When we pray for the Spirit we are praying to experience the reality and presence of God. To know God not as an idea, but as a loving personal presence in the very depths of our saved soul. We are asking for the power of God to transform us and liberate us in service.
The Spirit spills out and makes us a source of God’s presence to others because Christ is in us by the Holy Spirit.
When Jesus comes into the locked room Easter evening, he gives a threefold gift. He gives peace. The peace of knowing nothing can keep Jesus from us– our doors cannot shut him out, our sin are overcome by his mercy, and death has no more hold on the risen One.
Jesus gives life– He breathes his breath, the breath of God- into them. He breathes himself into them saying “Receive the Spirit”
And he gives them a mission “As I am sent, so send I you. To the same goal using the same methods, the same way of life, the same joy.

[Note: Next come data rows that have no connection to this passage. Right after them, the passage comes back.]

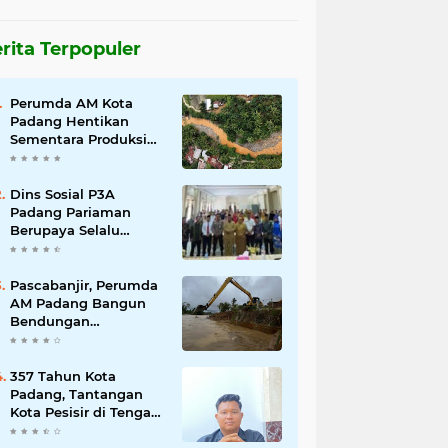
rita Terpopuler
Perumda AM Kota
Padang Hentikan
Sementara Produksi
Akibat Air Keruh
Dins Sosial P3A
Padang Pariaman
Berupaya Selalu
Menyelesaikan
Pengaduan
Masyarakat
Pascabanjir, Perumda
AM Padang Bangun
Bendungan
Sementara Guna
Pulihkan Distribusi Air
357 Tahun Kota
Padang, Tantangan
Kota Pesisir di Tengah
Bencana dan Era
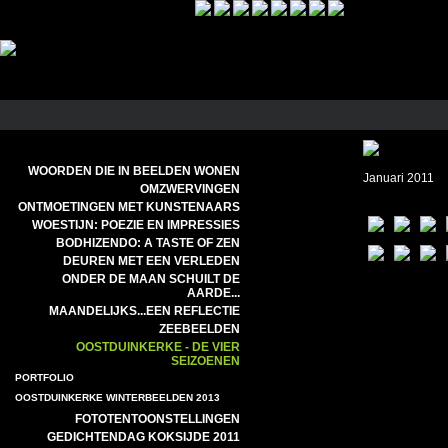
WOORDEN DIE IN BEELDEN WONEN
Januari 2011
OMZWERVINGEN
ONTMOETINGEN MET KUNSTENAARS
WOESTIJN: POEZIE EN IMPRESSIES
BODHIZENDO: A TASTE OF ZEN
DEUREN MET EEN VERLEDEN
ONDER DE MAAN SCHUILT DE
AARDE...
MAANDELIJKS...EEN REFLECTIE
ZEEBEELDEN
OOSTDUINKERKE - DE VIER
SEIZOENEN
PORTFOLIO
OOSTDUINKERKE WINTERBEELDEN 2013
FOTOTENTOONSTELLINGEN
GEDICHTENDAG KOKSIJDE 2011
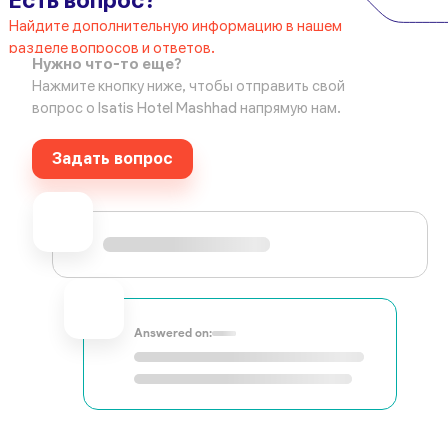
Есть вопрос?
Найдите дополнительную информацию в нашем
разделе вопросов и ответов.
Нужно что-то еще?
Нажмите кнопку ниже, чтобы отправить свой
вопрос о Isatis Hotel Mashhad напрямую нам.
Задать вопрос
Answered on:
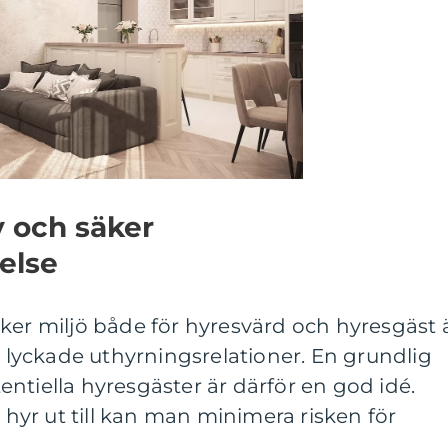
v och säker
else
ker miljö både för hyresvärd och hyresgäst 
ch lyckade uthyrningsrelationer. En grundlig
ntiella hyresgäster är därför en god idé.
yr ut till kan man minimera risken för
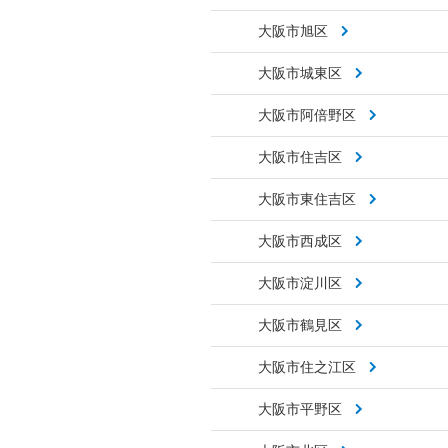
大阪市旭区
大阪市城東区
大阪市阿倍野区
大阪市住吉区
大阪市東住吉区
大阪市西成区
大阪市淀川区
大阪市鶴見区
大阪市住之江区
大阪市平野区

Luke tells it differently but the message is the same– something happened and God came to those who had trusted Jesus and they were filled with Christ’s love, peace, mission, and power to take up their life’s talents to the glory of God.

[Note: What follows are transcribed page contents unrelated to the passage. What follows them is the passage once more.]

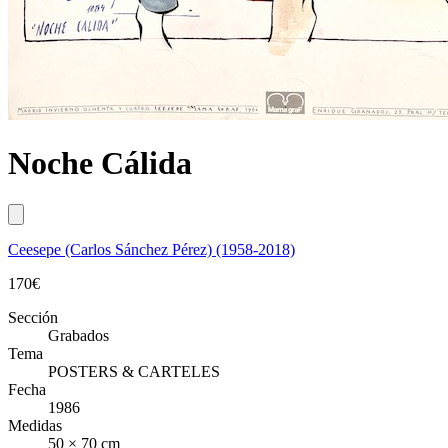
Noche Cálida
Ceesepe (Carlos Sánchez Pérez) (1958-2018)
170
€
Sección
Grabados
Tema
POSTERS & CARTELES
Fecha
1986
Medidas
50 × 70 cm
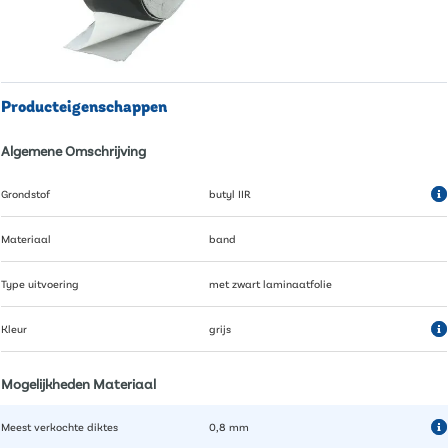
Producteigenschappen
Algemene Omschrijving
Grondstof
butyl IIR
Materiaal
band
Type uitvoering
met zwart laminaatfolie
Kleur
grijs
Mogelijkheden Materiaal
Meest verkochte diktes
0,8 mm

Our lived by the Spirit get taken up into the life of God
That doesn’t turn us into God or God into just part of us.
But there is an ecstatic blending possible. We ar in ourselves and in God simultaneously.

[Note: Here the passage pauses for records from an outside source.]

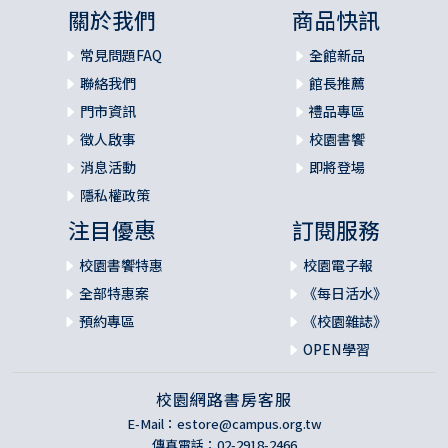
關於我們
商品快訊
常見問題FAQ
全館新品
聯絡我們
館長推薦
門市資訊
禮品專區
徵人啟事
校園書饗
消息活動
即將登場
隱私權政策
注目優惠
訂閱服務
校園書饗特惠
校園電子報
全部特惠案
《每日活水》
預約專區
《校園雜誌》
OPEN學習
校園網路書房客服
E-Mail：
estore@campus.org.tw
傳真電話：02-2918-2466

Speaking in tongues is not something I have ever done, nor a gift that I pray for. But It what I know about it suggests that it is about coming to a limit of what you can rationally say about God and then just stepping over that line so that what you say is really just a pouring out of soul’s deep feeling about God. It is where rational speech falls aside because it cannot hold the experience.
There is a music beyond music. A meaning beyond words. A love that is embraces without needing explanation, a power of connection just connects.
The moment when you see someone you love and your heart beats aster, and something deeper than joy, deeper than grief, swells up and you wordlessly embrace. Together you are more than just you and yet you never have been more you.
I remember seeing a woman in a fair long years ago astound a crowd by standing on a platform connected to a Van de Graaf generator, she picked up a flourescent bulb and it lit up between her hands.
Electricity the emcee said, had passed through her without harming her.
The Holy Spirit connects us to power of God which flows through us with a power that is not our own.
The go between God not only is the unity of the Father and the Son, and not only our way of experiencing unity with God the Father and God the Son.
The spirit also overcomes barriers between people of great differences.
There is nothing in the scriptures to suggest that God wants to wipe out differences. What God desires is that the differences become a symphony of mutually united creatures.
And so on Pentecost people of wildly different cultural backgrounds, traditions and languages are all able to hear the good news and miracle of miracles in their own language.
God wants to do something new in your life.
As children bring their broken toys
With tears for us to mend,
I brought my broken dreams to God,
Because He was my friend
But then instead of leaving Him
In peace to work alone,
I hung around and tried to help
With ways that were my own.
At last I snatched them back again and cried
“How can you be so slow?”
“My child”, He said, “What could I do,
You never did let go.”
(Joan, The Entrance, NSW)
Trust your life to God and ask for his power, his life, his joy to spring out of the center of your deepest self blessing you and making you a gift.
COME, Holy Spirit, Creator blest,
and in our souls take up Thy rest;
come with Thy grace and heavenly aid
to fill the hearts which Thou hast made.